<-- Back to proposed bills
Finance Bill - Sitting 1
04 June 2020
Type
Public Bill Committee
At a Glance
Issue Summary
Siobhain McDonagh is proposing an amendment that would require the Government to review the impact of income tax rates for the 2020-21 tax year. The statement discusses the Finance Bill's provisions for setting income tax rates and the starting rate limit for savings income for 2020-21. The speaker discusses the scrutiny of the Finance Bill and proposes an amendment to assess the impact of income tax on different households during economic downturns. The MP is discussing concerns about the Finance Bill, including issues of equality, climate emergency, and the need for oral evidence. The MP discusses the impact of maintaining the corporation tax rate at 19% on Treasury revenues and NHS funding during the COVID-19 pandemic. The statement discusses the Government's decision to maintain the corporation tax rate at 19% instead of reducing it to 17%, with the aim of balancing economic growth and public financial sustainability. The statement discusses the Finance Bill's provisions regarding car tax for the tax year 2020-21 onwards, including clauses related to determining appropriate percentages. The statement discusses changes to company car tax (CCT) rates and emissions testing procedures in the UK. Clause 10 exempts care leavers’ apprenticeship bursary payments from income tax. The statement addresses the issue of apprenticeships and their availability for young people during and after the coronavirus pandemic. The statement discusses an amendment to exempt all social security benefits from income tax, highlighting inconsistencies in the current system and questioning its complexity and fairness.
Action Requested
The amendment requests the Government to lay before Parliament a review within six months of Royal Assent, examining the effect on taxation revenue and on annual income for households below average income and high-net worth individuals as defined by HMRC.
Key Facts
- The amendment would require a Government review within six months of Royal Assent.
- The review must consider the impact on taxation revenue and different income levels.
- The review will examine effects on households below average income and high-net worth individuals.
- Income tax raised more than £190 billion in 2018-19.
- Clauses 2 and 3 set income tax rates at 20%, 40%, and 45% for basic, higher, and additional rates respectively.
- Clause 4 maintains the starting rate limit for savings at £5,000 for the 2020-21 tax year.
- Approximately 95% of savers will pay no tax on their savings income in 2020-21.
- The Resolution Foundation estimates GDP will contract between 10% and 24% due to the outbreak of covid-19.
- Over the past 10 years, the poorest 10% of households have lost 11% of their income since 2010; for households with children, this rises to 20%.
- Ethnic minority households will be more adversely affected by policy changes than white households, with an average loss above 5% of net income for black households, compared to about £1,000 for non-disabled families.
- The Finance Bill Committee met physically without remote options.
- There are concerns about health risks due to close contact during long meetings.
- The MP highlights longstanding economic inequalities affecting women, ethnic minorities, and disabled people.
- Amendments will be tabled focusing on equality, the environment, and fairness.
- Corporation tax rate has been maintained at 19%.
- The Government initially planned to reduce it further but backtracked.
- The current rate is lower than that of many advanced economies according to Resolution Foundation.
- Cutting corporation tax was intended to provide £6 billion for the NHS.
- There are concerns about the impact on Treasury revenues due to businesses struggling during the pandemic.
- Corporation tax rate remains at 19% instead of reducing to 17%.
- Clauses 5 and 6 of the Finance Bill legislate for this change in rate.
- Additional tax receipts forecasted to raise about £33 billion across the forecast period.
- R&D expenditure credit increased from 12% to 13%.
- Relief for business investment in non-residential structures and buildings increased from 2% to 3%.

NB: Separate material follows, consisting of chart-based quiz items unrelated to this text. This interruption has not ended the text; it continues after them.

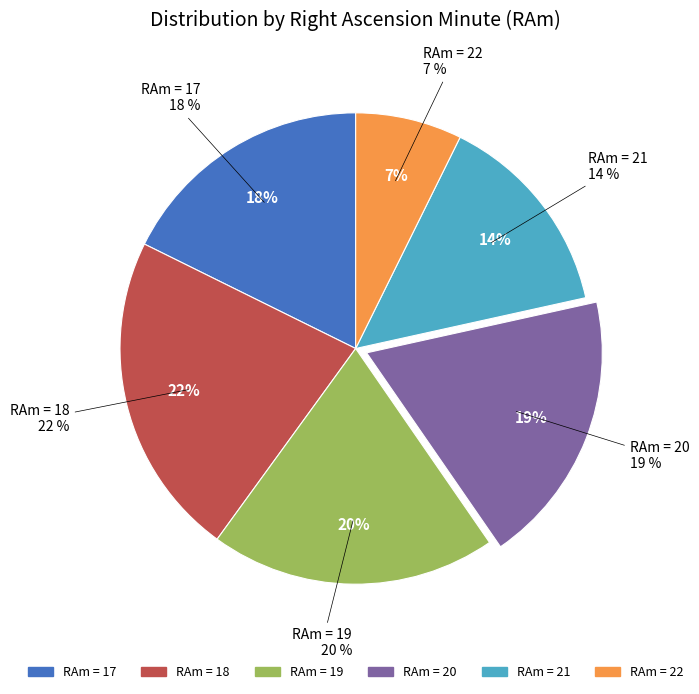

Do 21 and 22 together represent more than half of the pie?

No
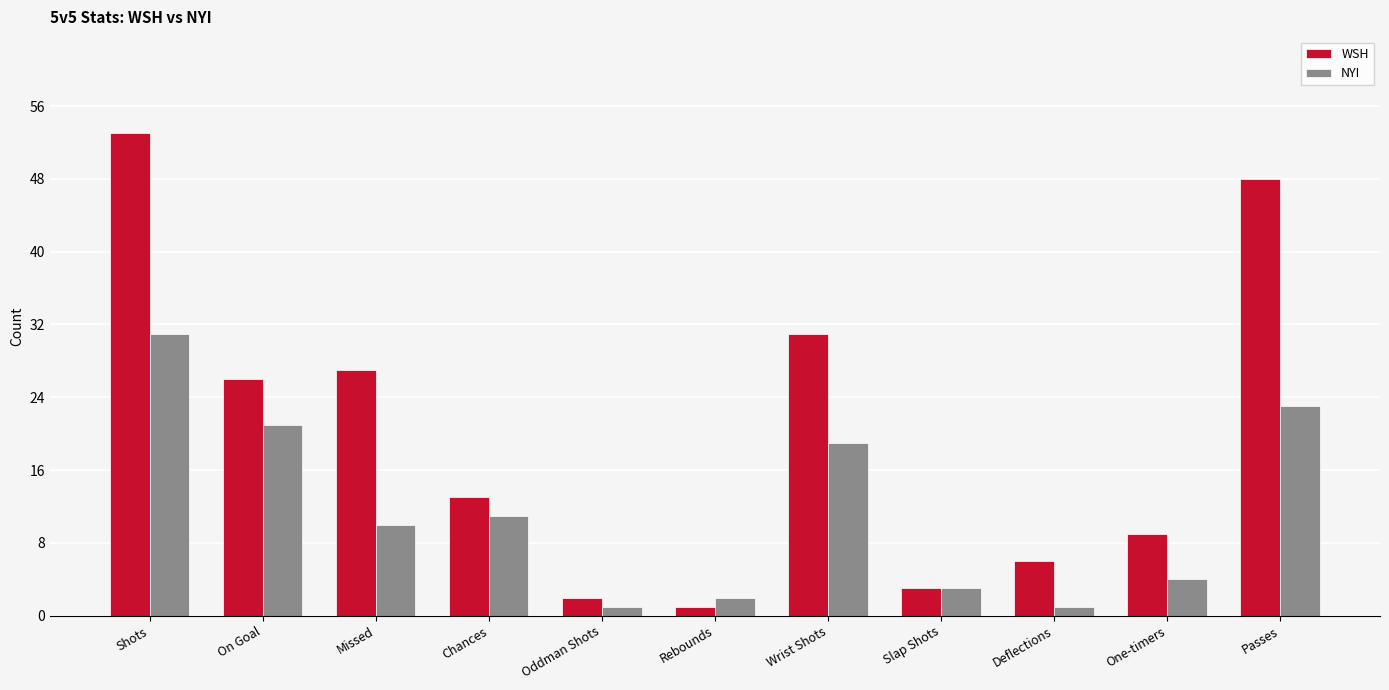

At which label does WSH reach its peak?

Shots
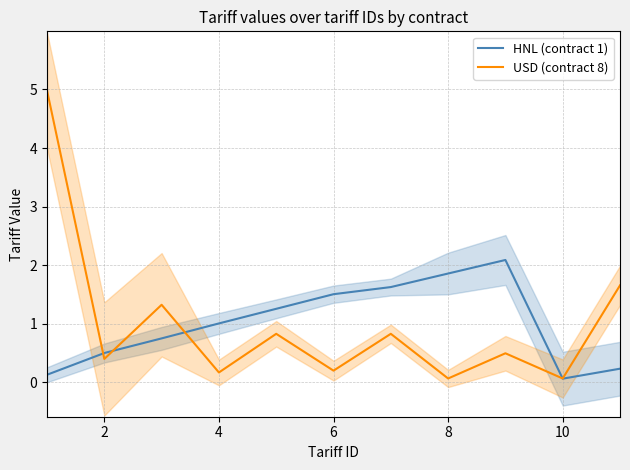

What is the maximum value for USD (contract 8)?

5.0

- 15.8 million women are currently employed, a record high.
- Wages of the lowest earners have risen by 11% more than inflation over four years.
- The statement covers provisions for car tax in the Finance Bill for the tax year 2020-21 onwards.
- Clauses related to determining appropriate percentages for cars are under discussion.
- CCT rates will be extended until April 2025.
- WLTP is used for new cars first registered after April 6, 2020.
- There are around 900,000 company car drivers in the UK.
- The benefit raises approximately £2.3 billion per annum.
- NEDC procedure applies to cars first registered before April 6, 2020.
- Clause 10 exempts care leavers’ apprenticeship bursary payments from income tax.
- Care leavers aged 16 to 24 in England receive a £1,000 bursary for starting an apprenticeship.
- The clause ensures that care leavers can benefit by the full amount of the bursary without any deductions.
- Coronavirus could significantly affect the number of apprenticeships available.
- The minimum wage rate for apprenticeships is considered staggeringly low.
- The Government has been leaning into the issue through the levy.
- The amendment seeks to exempt all social security benefits from income tax.
- Exempting taxable social security benefits would cost around £5.9 billion in 2020-21, with 95% attributable to the state pension.
- Only new Scottish benefits that top up or replace an existing taxable benefit will be liable for tax under the fiscal framework agreement.